In questa situazione l’incognita relativa alla politica estera del nuovo governo italiano si fa pesante e a partire da Mercoledì abbiamo assistito alle provocazioni del mainstream. Tra queste scelgo quella del Giornale di Vicenza, una piazza che, avendo le elezioni amministrative Domenica, e avendo la base con migliaia di americani, si rivela particolarmente sensibile.

Al di là dei giri retorici in quell’articolo di fondo il giornalista Smiderle ricorda che la NATO bisogna pagarla altrimenti salta.

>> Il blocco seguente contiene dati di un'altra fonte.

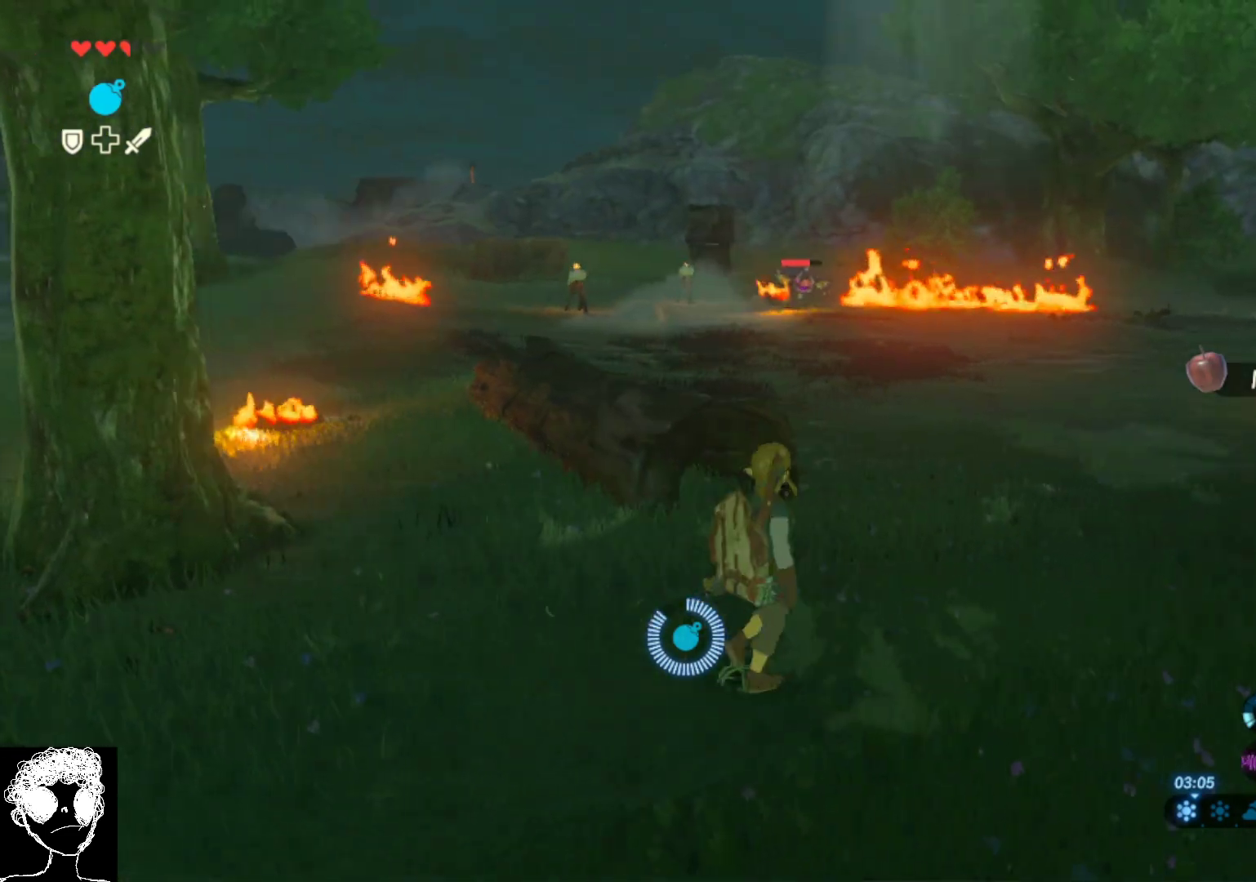
{"buttons": [], "left_stick": "center", "right_stick": "up-right", "events": [[133, "left_stick", "center"], [183, "right_stick", "center"], [317, "right_stick", "up-right"]]}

Poi ammette che le basi Ederle e Del Din sono state ridisegnate nel proprio ruolo al fine di difenderci dalla “minacciosa offensiva della Russia di Putin in Ucraina”. Poi si coccola i parà della 173ma brigata Vicenza difende le sanzioni, doverose a suo avviso in quanto risposta all’annessione di Crimea, Abkazia, Georgia e Ossezia nonché il suo appoggio a “dittatori impresentabili come Assad”. Insomma per dissuadere i vicentini dall’idea di sorridere al nuovo governo nel voto di Domennica, si tirano fuori tutti i luoghi comuni della propaganda NATO, dimenticando che è proprio l’avversione alle balle il principale fattore di simpatia elettorale per questo governo.